KVUE - MUST CREDIT - NO ACCESS AUSTIN, TEXAS, NO USE US BROADCAST NETWORKS
Austin, Texas - 13 December 2018
+++WHITE FLASH BETWEEN SOTS+++
1. SOUNDBITE: (English) Diedre O'Brien, Vice President of People, Apple Inc.
"We are so thrilled to announce that we'll be opening a new campus here in north Austin." (Applause)
2. SOUNDBITE: (English) Diedre O'Brien, Vice President of People, Apple Inc.:
"It'll be one hundred and thirty three acres, which is a significant campus. It's just part of a plan that we have to expand across the U.S., but a key part. We'll start with 5000 seats in the first phase, and we'll have the ability to expand to 15000 in total over time. "
3. SOUNDBITE: (English) Diedre O'Brien, Vice President of People, Apple Inc.
"This makes Apple Austin's largest employer and we're incredibly proud of that."
4. SOUNDBITE: (English) Kristina Raspe, Vice President of Global Real Estate, Apple Inc.
"Everything Apple does flows through Austin. So, it makes sense that the jobs created here will cover the gamut."
5. SOUNDBITE: (English) Mayor Steve Adler, (D) Austin:
"Apple is a phenomenal community neighbor and participant and part of this community."
Apple will build a $1 billion campus in Austin, Texas, break ground on smaller locations in Seattle, San Diego and Culver City, California, and over the next three years expand in Pittsburgh, New York and Boulder, Colorado, Boston, and Portland, Oregon.
The tech giant said Thursday that the new campus will open with 5,000 new positions, but it will have the capacity to eventually accommodate 15,000 employees in fields ranging from engineering or research and development, to sales and support.

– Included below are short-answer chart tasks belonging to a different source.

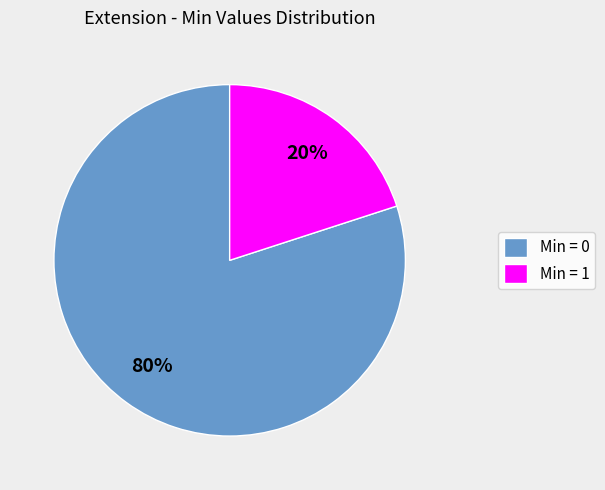

Is there any slice that represents more than half of the pie?

Yes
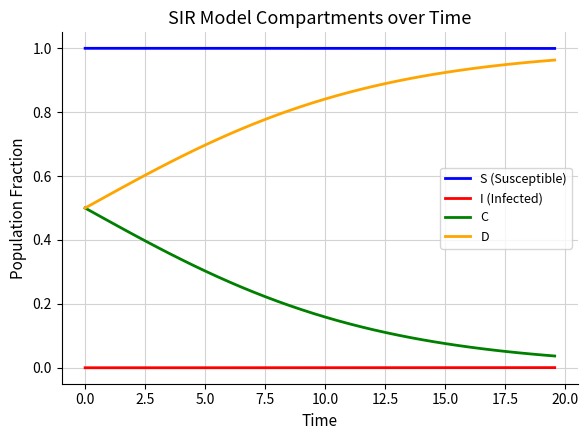

Which series has the largest total across all categories?

S (Susceptible)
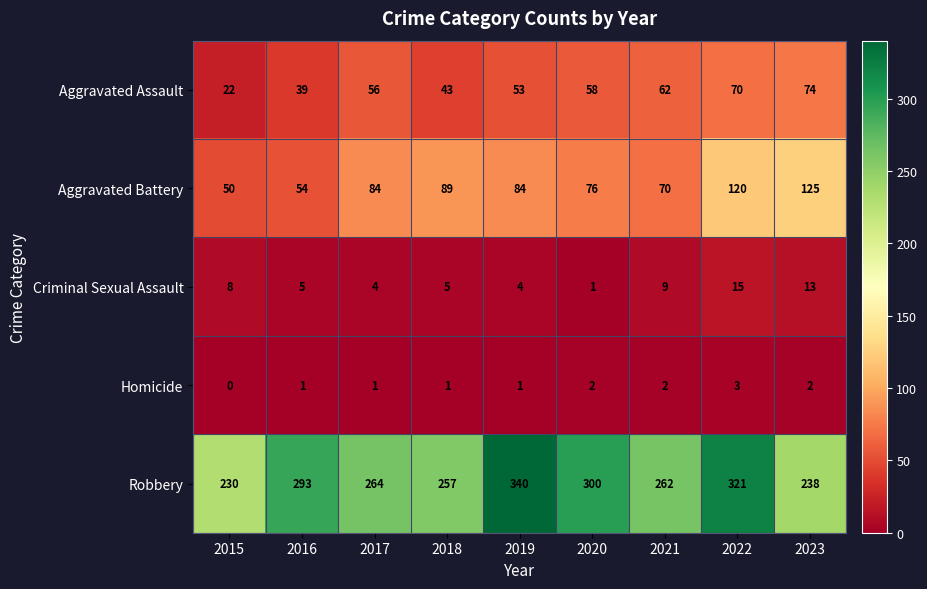

What is the difference between the highest and lowest values at 2022?

318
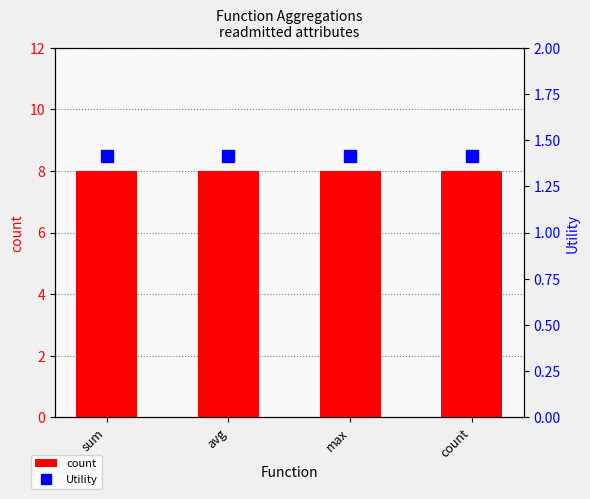

Reading left to right, what are all the values shown in this chart?

count: sum=8.0	avg=8.0	max=8.0	count=8.0
Utility: sum=1.4	avg=1.4	max=1.4	count=1.4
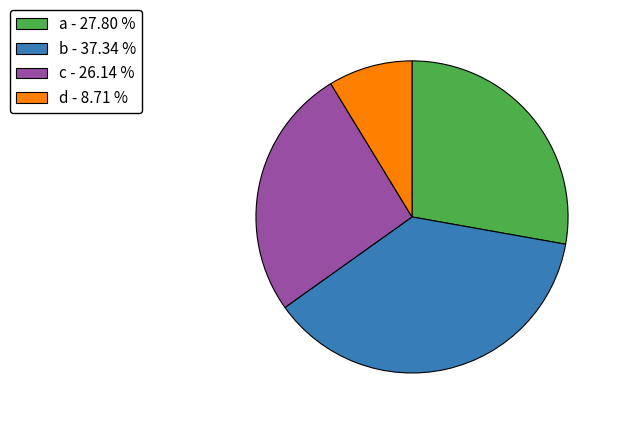

Is the sum of d - 8.71 % and c - 26.14 % greater than half?

No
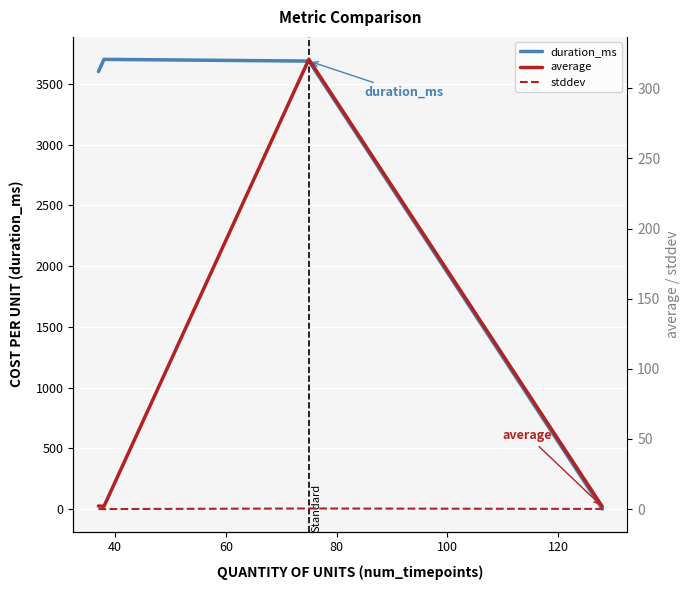

How many interior local peaks does the duration_ms series have?

1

The three other new locations will have more than 1,000 employees each.
Early this year, Apple said that it would make more than $30 billion in capital expenditures in the U.S. over the next five years.
That, the company said in January, would create more than 20,000 new jobs at existing and new campuses that Apple planned to build.
Where U.S. companies open new facilities or plants has always had the potential for public and political backlash.
That potential has intensified under the Trump administration, which has pushed companies to keep more of their operations inside the country's borders.
While CEO Tim Cook has steered mostly clear of President Donald Trump's ire, Apple did receive some push back three months ago from the White House.
Apple sent a letter to the U.S. trade representative warning that the burgeoning trade war with China and rising tariffs could force higher prices for U.S. consumers.
Trump in a tweet told Apple to start making its products in the U.S., and not China.
Apple uses a lot of overseas facilities in China and elsewhere to produce components and its products.
There are already 6,000 Apple employees in Austin, its largest operation outside of company headquarters in Cupertino, California, where 37,000 people are employed.
Apple said nearly a year ago that it would begin canvassing the U.S. for another campus.